◆ **DATA EXTRACTS**
--- START ---
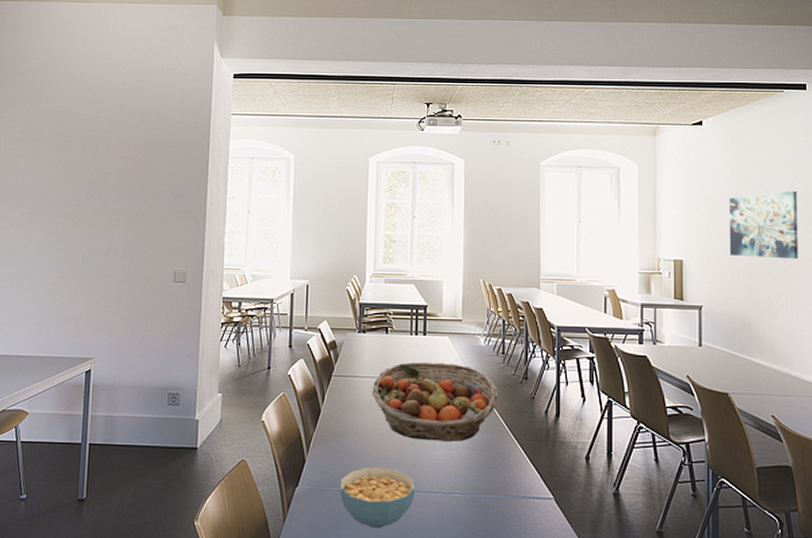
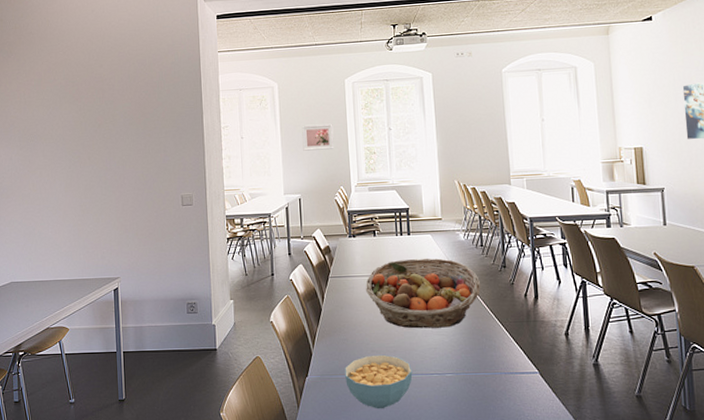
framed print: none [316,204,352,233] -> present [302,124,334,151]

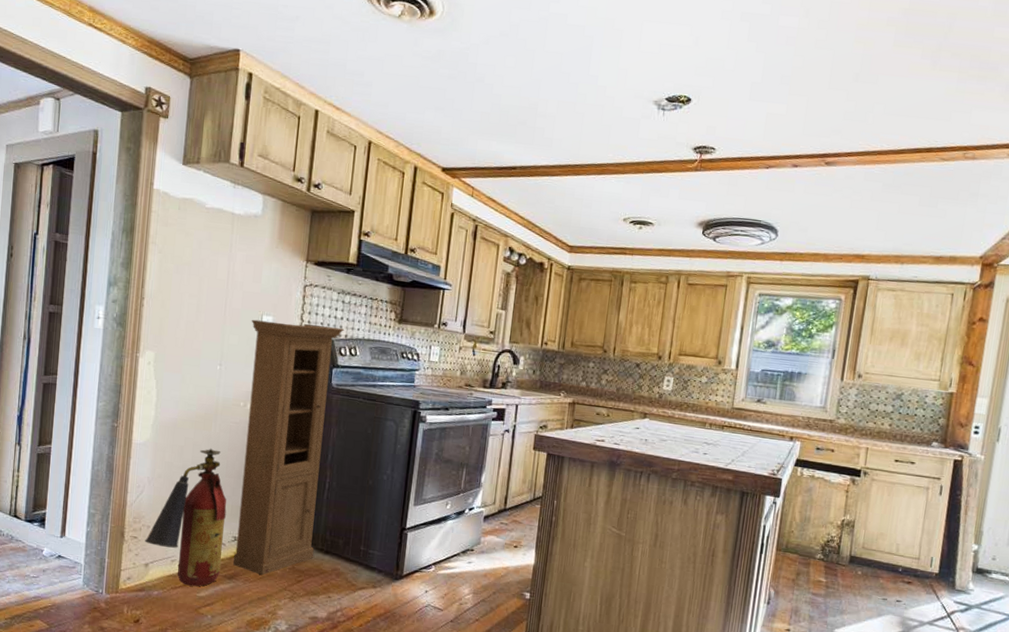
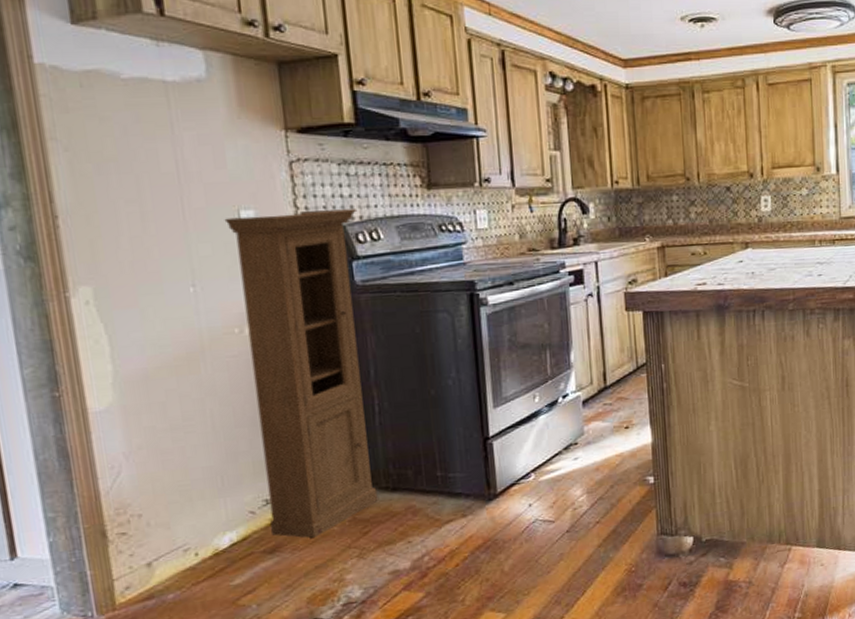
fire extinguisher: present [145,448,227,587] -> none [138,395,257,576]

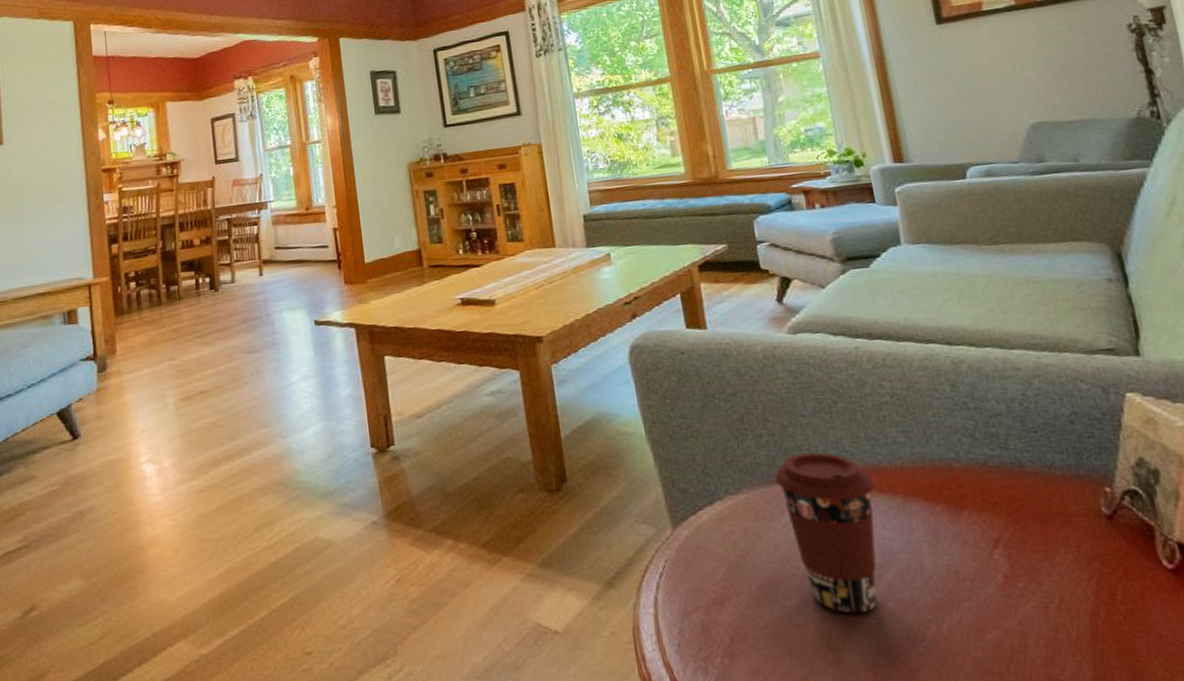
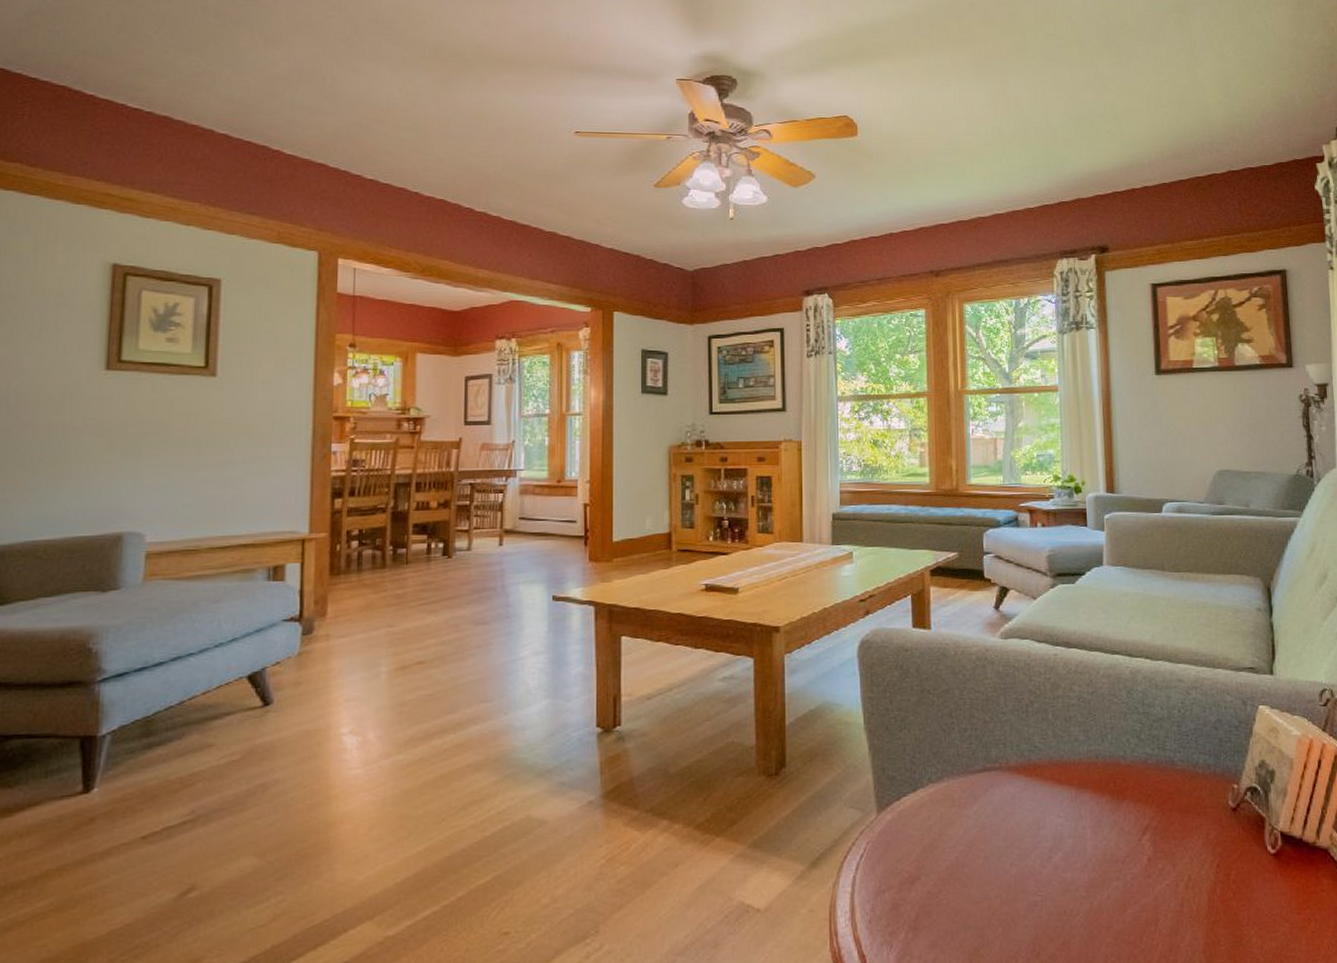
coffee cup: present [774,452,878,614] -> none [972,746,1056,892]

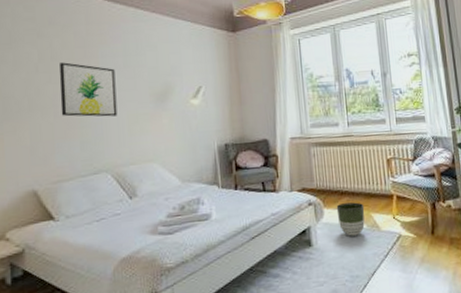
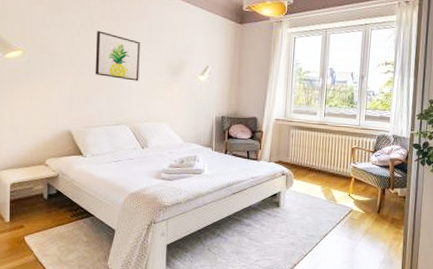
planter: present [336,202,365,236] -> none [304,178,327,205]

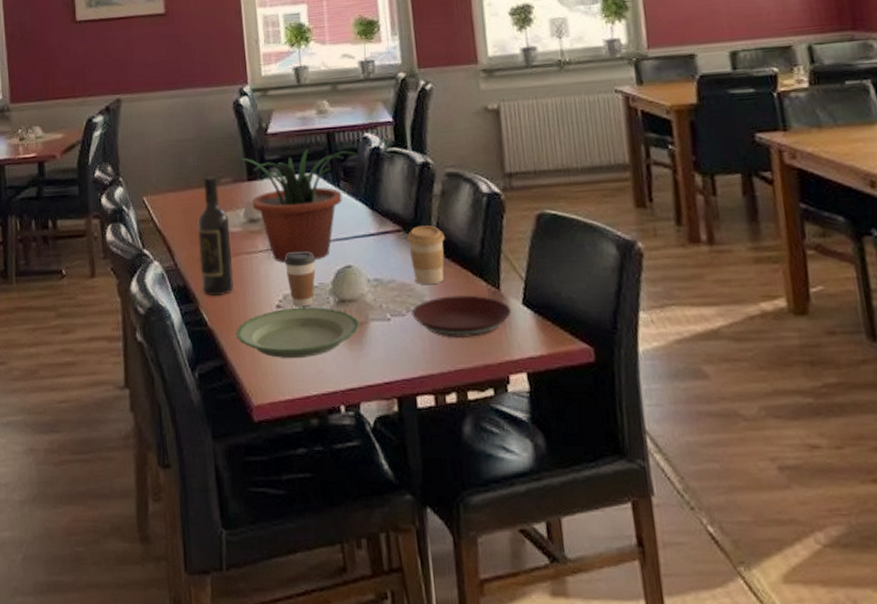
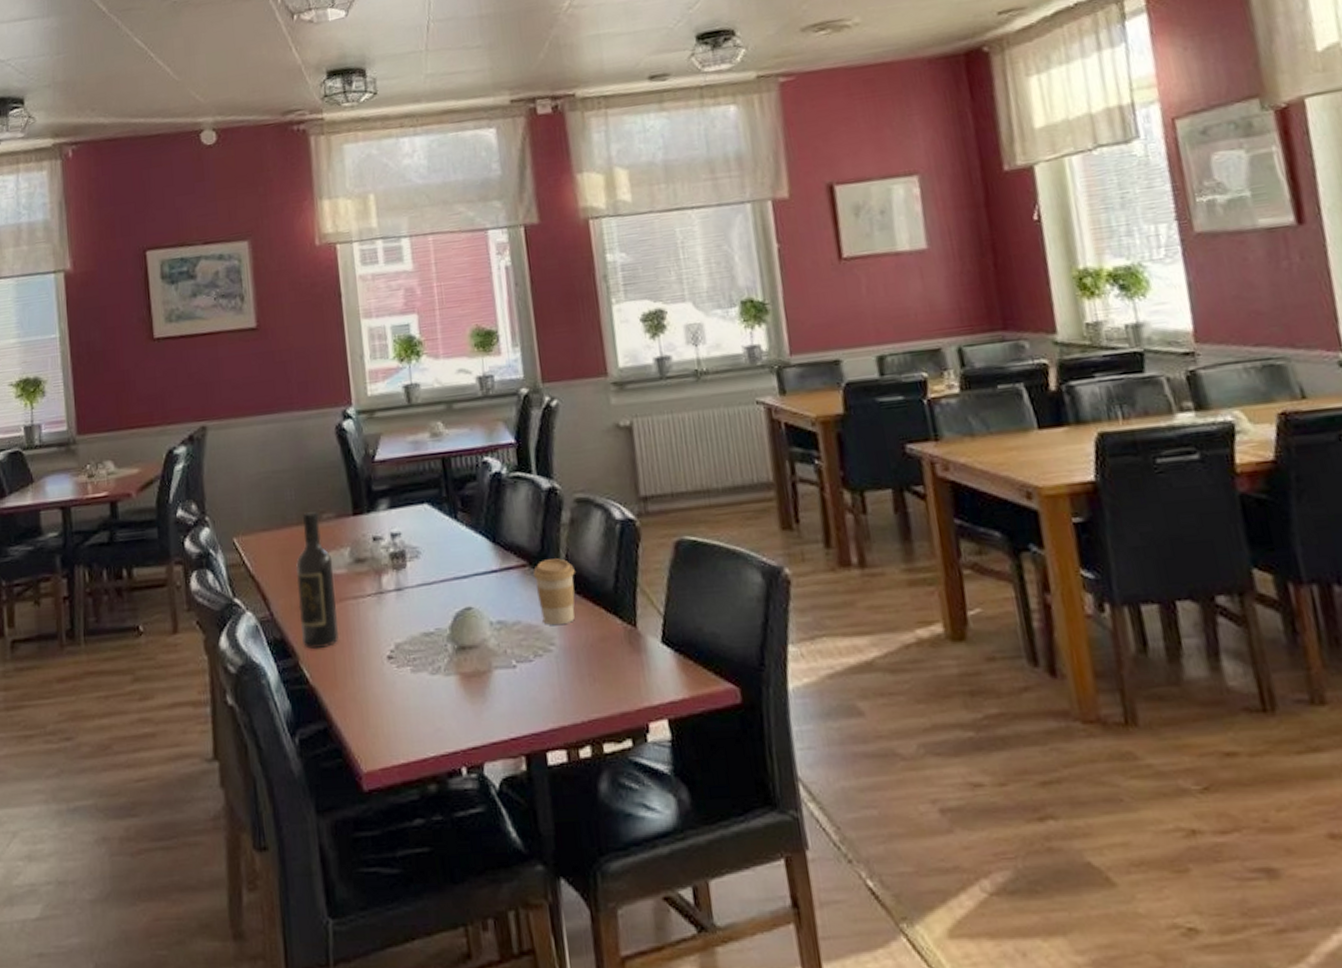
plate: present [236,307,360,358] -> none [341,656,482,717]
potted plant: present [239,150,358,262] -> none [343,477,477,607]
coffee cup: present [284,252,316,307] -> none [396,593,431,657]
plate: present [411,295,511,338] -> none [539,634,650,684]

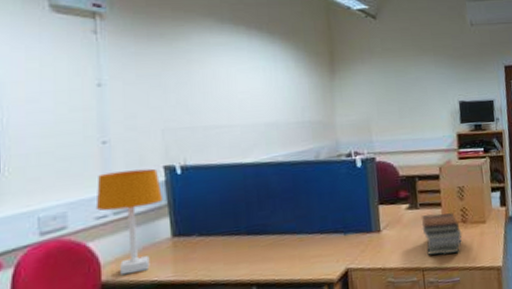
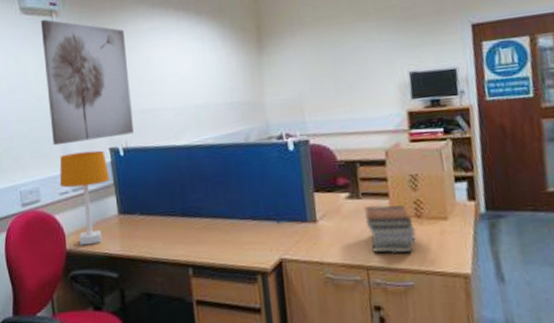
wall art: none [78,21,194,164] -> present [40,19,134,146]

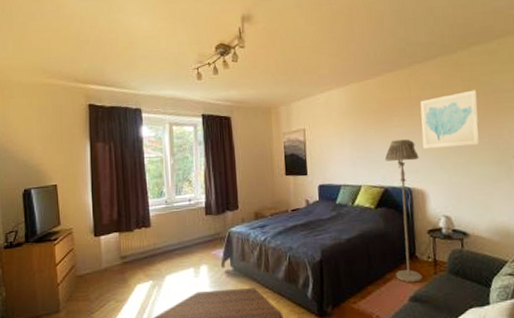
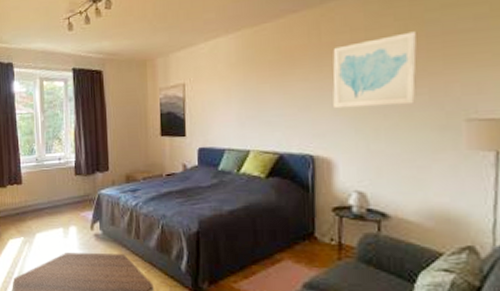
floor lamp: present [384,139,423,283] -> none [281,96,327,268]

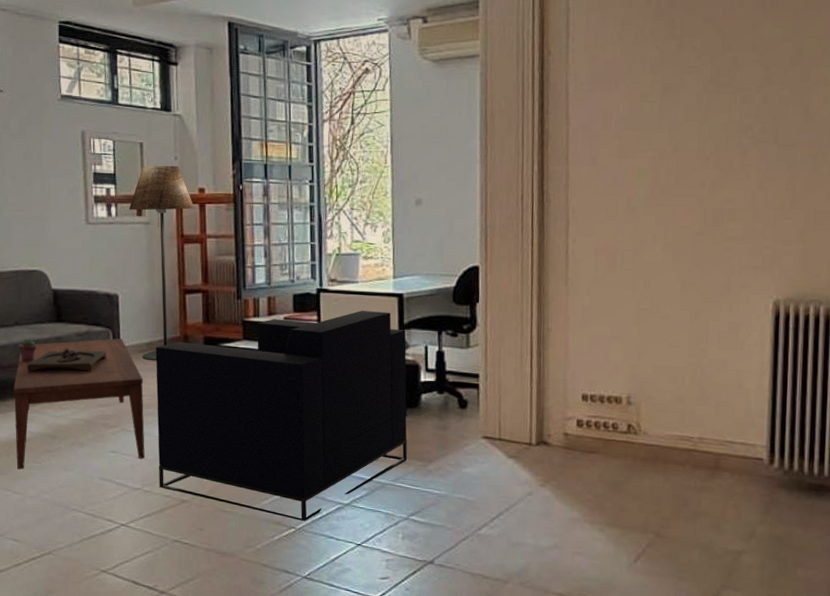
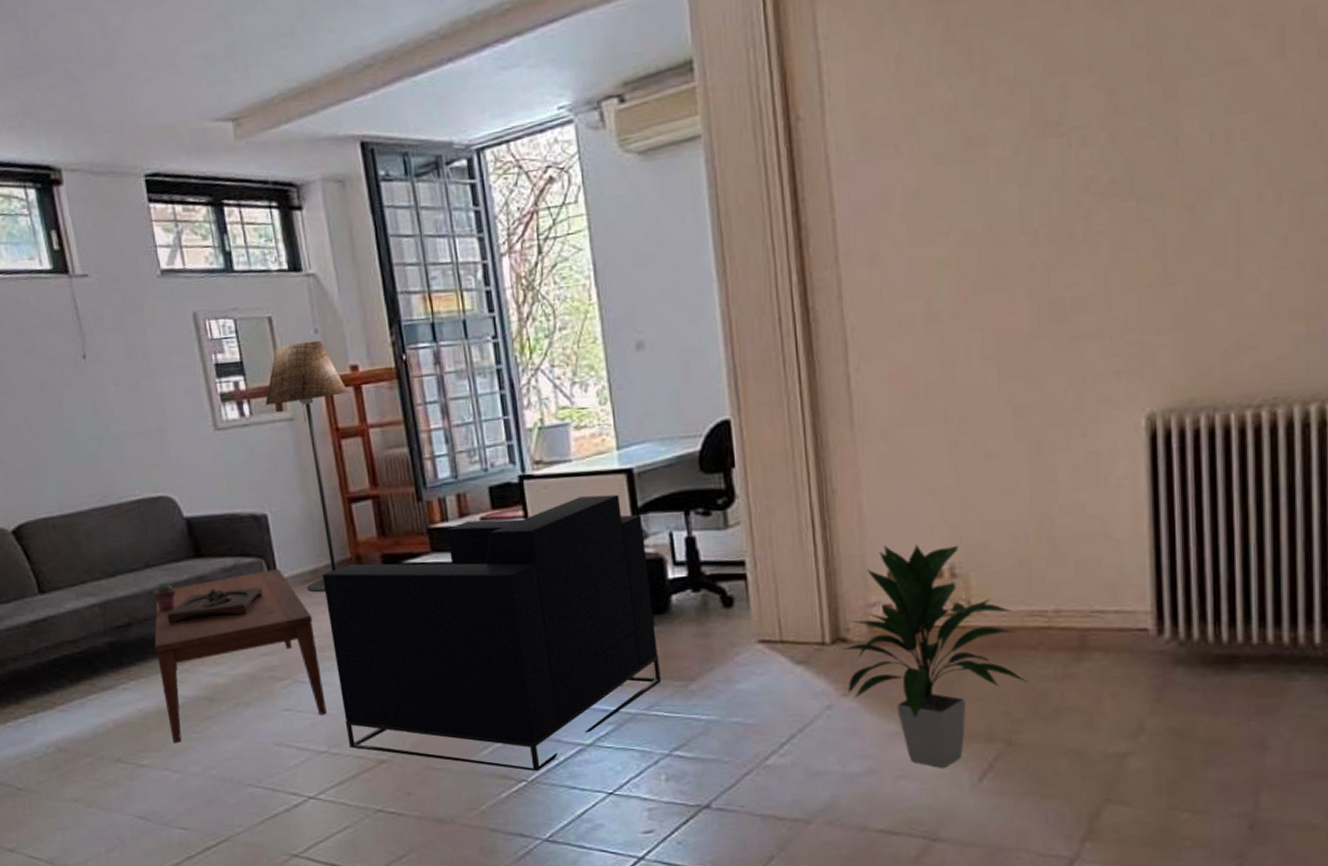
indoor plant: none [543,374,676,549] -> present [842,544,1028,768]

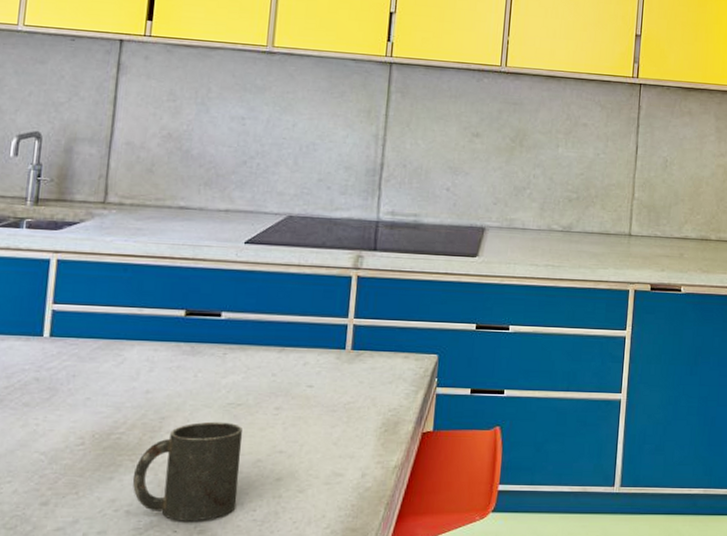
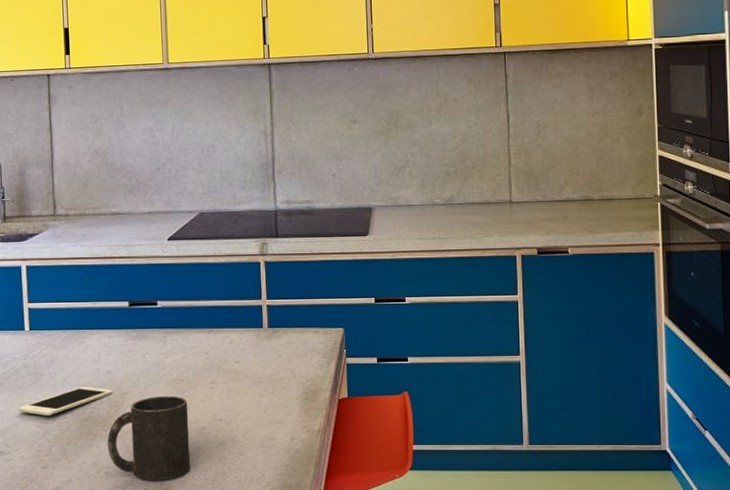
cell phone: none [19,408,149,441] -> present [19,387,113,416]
--- END ---
◆ **TASK TO CARRY OUT**
Set out every line from the material that contains the string "coffee".

◆ **ANSWER BOX**
coffee cup: present [774,452,878,614] -> none [972,746,1056,892]
coffee cup: present [284,252,316,307] -> none [396,593,431,657]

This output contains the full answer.